Innovative Hardware that Reduces Solar Soft Costs
Fifteen years ago, about two-thirds the cost of a residential rooftop solar system was for equipment, or “hard” costs, and one-third went to everything else, or “soft” costs. Now it’s flipped – it’s two-thirds soft – and falls mostly into four buckets:
Installation company labor
Installation company overhead
Installation company profit
Installation company customer acquisition
15 years ago
Installers are the backbone of the industry and do phenomenal work, but there is a fixed cost component to their business model such that the cost to install 10 panels on a roof is not one-half the cost to install 20 panels but ranges between 65% to 90%. That means the installer has to price smaller jobs at higher $/Watt prices in order to get properly compensated.
Nothing wrong with pricing for your time and effort, but it creates an unfortunate outcome because it means that smaller systems will pay higher $/Watt prices than larger systems, and that gap widens as the systems get smaller. So, the families with the least amount of money to spend get quoted prices that are way above industry average and just don’t make economic sense.
That’s where we come in. We develop hardware that reduces soft costs by reducing the need for installers
Ground-Based Solar Panel Mounting System
One solution is a ground-based solar panel mounting system that anyone can assemble and call a licensed electrician to connect. It’s modular—one mounting system per panel—so it can be as small or as large as you need, ranging from a 2-3 kilowatt backyard system to a megawatt-scale community solar system. It uses water or sand as ballast and doesn’t require pilings, poured concrete or racking systems so it is suitable for environmentally sensitive areas where the topsoil cannot be disturbed.

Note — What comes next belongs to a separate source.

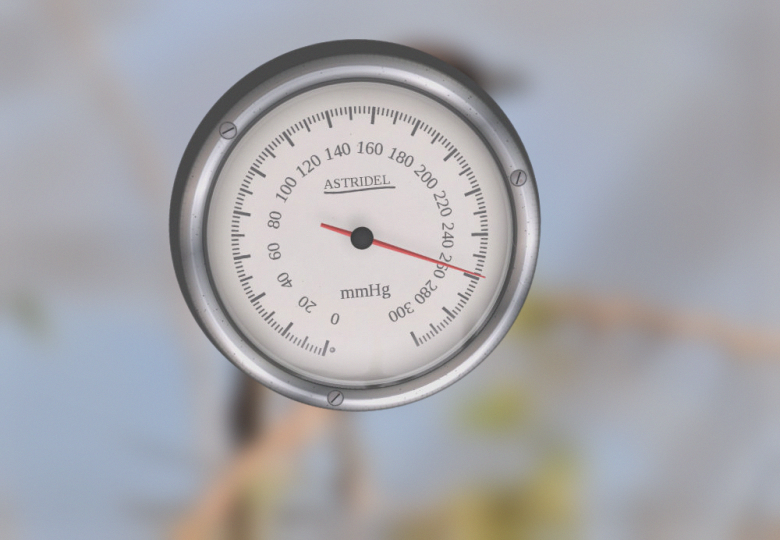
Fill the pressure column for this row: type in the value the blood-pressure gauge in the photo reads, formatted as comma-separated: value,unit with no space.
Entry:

The ground-based system is undergoing thermal testing at UCLA’s Smart Grid Energy Research Center and will be piloted in California as part of a community solar initiative.
Our other solution is a solar awning that attaches to the wall studs of single-story factory-built structures. The manufactured home industry accounts for nearly 10% of all new homes in the U.S. and they employ standardized building practices to comply with the HUD building code. Standard 2” x 2” roof trusses require a costly reinforcement to bear solar panel loads whereas 2” x 4” wall studs do not. Our approach is to provide the factory builders pre-assembled photovoltaic awnings that they just “click and connect” to the wall studs without requiring component assembly on their part.
The awning has been piloted at Clayton Homes, the largest manufactured homebuilder in the US. NREL is conducting an analysis of wind patterns during transport using computational fluid dynamics and NTA will conduct load testing for HUD Wind Zone III certification.